Sherman claimed that a blood sample obtained at UPMC-Mercy in Pittsburgh while Brackenbury was there for treatment following the crash was not whole blood but instead plasma and is, therefore, inadmissible as evidence.

Sherman also contended that the warrants obtained to seize Brackenbury’s vehicle and search it were “patently overbroad” and not based on probable cause, thereby making them unlawful warrants.

Additionally, Sherman argued that statements Brackenbury made to the police at the scene of the crash should be suppressed because Brackenbury was not informed of his right against self-incrimination and right to have legal counsel present during questioning, although he was not yet under arrest.

“When analyzing the situation from the perspective of the accused, the officers’ show of authority in authorizing a blood draw and ordering the actions of personnel around the scene, any reasonable person would feel that they do not have the ability to leave,” Sherman wrote. “Since it is patently clear that his freedom of action was restricted, the officers necessarily should have apprised Mr. Brackenbury of his rights before questioning him.”

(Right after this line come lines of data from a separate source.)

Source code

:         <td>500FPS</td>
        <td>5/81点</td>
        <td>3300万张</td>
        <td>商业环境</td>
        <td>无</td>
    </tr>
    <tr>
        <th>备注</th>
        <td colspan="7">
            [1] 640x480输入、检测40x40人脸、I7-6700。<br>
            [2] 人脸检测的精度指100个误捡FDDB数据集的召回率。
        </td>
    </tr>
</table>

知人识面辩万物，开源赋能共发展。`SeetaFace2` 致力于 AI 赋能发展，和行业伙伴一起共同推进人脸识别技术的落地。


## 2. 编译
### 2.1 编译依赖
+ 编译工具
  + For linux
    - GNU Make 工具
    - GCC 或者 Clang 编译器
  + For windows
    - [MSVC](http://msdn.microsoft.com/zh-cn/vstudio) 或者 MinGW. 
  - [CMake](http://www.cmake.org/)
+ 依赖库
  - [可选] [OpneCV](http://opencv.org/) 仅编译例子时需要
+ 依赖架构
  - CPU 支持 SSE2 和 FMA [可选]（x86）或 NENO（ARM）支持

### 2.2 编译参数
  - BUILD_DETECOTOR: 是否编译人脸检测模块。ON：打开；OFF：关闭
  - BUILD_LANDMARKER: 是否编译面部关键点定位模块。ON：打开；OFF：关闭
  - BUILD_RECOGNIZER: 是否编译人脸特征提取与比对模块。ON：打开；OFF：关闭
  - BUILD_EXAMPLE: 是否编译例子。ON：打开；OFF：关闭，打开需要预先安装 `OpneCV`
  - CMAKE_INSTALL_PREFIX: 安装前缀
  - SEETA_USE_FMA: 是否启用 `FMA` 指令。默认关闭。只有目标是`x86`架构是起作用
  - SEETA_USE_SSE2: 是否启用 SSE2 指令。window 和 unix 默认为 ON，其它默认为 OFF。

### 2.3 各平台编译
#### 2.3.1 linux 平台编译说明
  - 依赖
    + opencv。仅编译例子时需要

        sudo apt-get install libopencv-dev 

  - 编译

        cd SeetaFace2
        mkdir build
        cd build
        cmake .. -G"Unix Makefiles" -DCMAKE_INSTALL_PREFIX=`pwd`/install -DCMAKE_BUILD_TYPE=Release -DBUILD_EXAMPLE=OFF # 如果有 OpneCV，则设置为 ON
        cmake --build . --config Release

In summary, Sherman stated, “The officers did not observe the defendant slurring his speech or displaying glassy bloodshot eyes. The officers did not personally witness, nor did they hear testimony about the defendant’s driving that indicated intoxication such as swerving outside of his lane.

The officers became aware that the area of the accident has been the site of two other fatal accidents in the last five years.

When taken together, the facts serve to explain the reason for the defendant’s accident, rather than indicate he was intoxicated.

The facts indicate that there is a very logical explanation for an odor of alcohol — the beer bottles (purchased by Brackenbury 20 minutes prior to the crash) smashing.” He concluded that the commonwealth has failed to establish evidence sufficient to move forward with the case.

A judge will rule on the motion at a later date.